### EXCERPT TO READ
************

In summary, traumatic brain injury can lead to the development of post-traumatic epilepsy through complex mechanisms involving excitotoxicity, inflammation, oxidative stress and synaptic reorganization. While current treatment options focus on controlling seizures with anti-epileptic drugs, ongoing research into novel therapeutic approaches holds promise for more effective prevention and management of PTE. Understanding the risk factors and underlying mechanisms of PTE is essential for developing targeted interventions and improving the long-term outcomes for TBI patients.
FAQs
What is post-traumatic epilepsy (PTE)?
Post-traumatic epilepsy (PTE) is a type of epilepsy that develops after a traumatic brain injury (TBI). It is characterized by recurrent, unprovoked seizures that occur months to years after the injury.
How common is epilepsy after TBI?
The incidence of PTE varies depending on the severity of the TBI. Severe TBIs have a higher likelihood of leading to epilepsy, with studies indicating that up to 50% of military veterans with severe TBI may develop epilepsy 1
What are the main risk factors for developing PTE?
Key risk factors for PTE include the severity of the TBI, age (with higher susceptibility in younger and older individuals), the type of injury (with penetrating head injuries posing a higher risk), genetic predisposition and the occurrence of early post-traumatic seizures.2
What are the current treatments for PTE?
The primary treatment for PTE involves the use of anti-epileptic drugs (AEDs) such as phenytoin, carbamazepine, valproate and levetiracetam. Despite these treatments, a significant proportion of patients continue to experience chronic seizures.1
What future treatments are being explored for PTE?
Future research is focused on targeting the underlying mechanisms of epileptogenesis, such as neuroinflammation, oxidative stress and tau pathology. Novel therapeutic approaches include the use of anti-inflammatory agents, antioxidants and epigenetic modulators.2
References
- Ding K, Gupta PK, Diaz-Arrastia R. Epilepsy after Traumatic Brain Injury. In: Laskowitz D, Grant G, editors. Translational Research in Traumatic Brain Injury [Internet]. Boca Raton (FL): CRC Press/Taylor and Francis Group; 2016 [cited 2024 Aug 10]. Available from: http://www.ncbi.nlm.nih.gov/books/NBK326716/.

************

Saved data entries

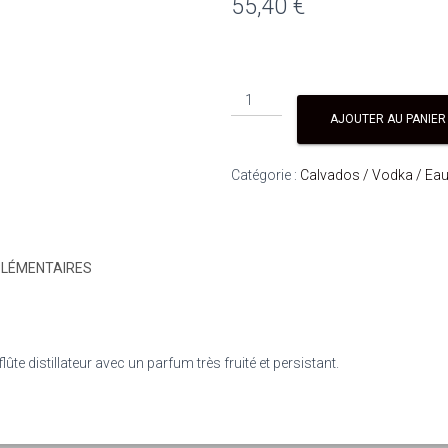
55,40
€
AJOUTER AU PANIER
Catégorie :
Calvados / Vodka / Eau
PLÉMENTAIRES
ûte distillateur avec un parfum très fruité et persistant.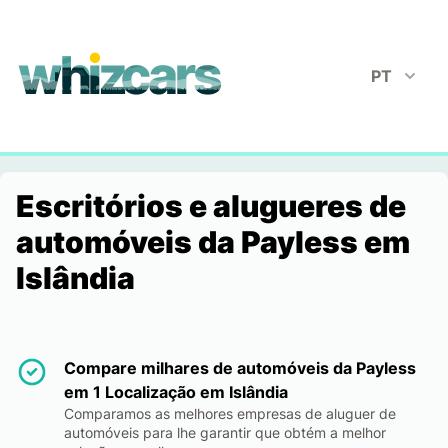
whizcars.com
PT
Escritórios e alugueres de
automóveis da Payless em
Islândia
Compare milhares de automóveis da Payless
em 1 Localização em Islândia
Comparamos as melhores empresas de aluguer de
automóveis para lhe garantir que obtém a melhor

************

### EXERCISE BRIEF
According to the post-traumatic epilepsy excerpt, which type of head injury poses a higher risk of developing PTE?

### THE ANSWER
Penetrating head injuries.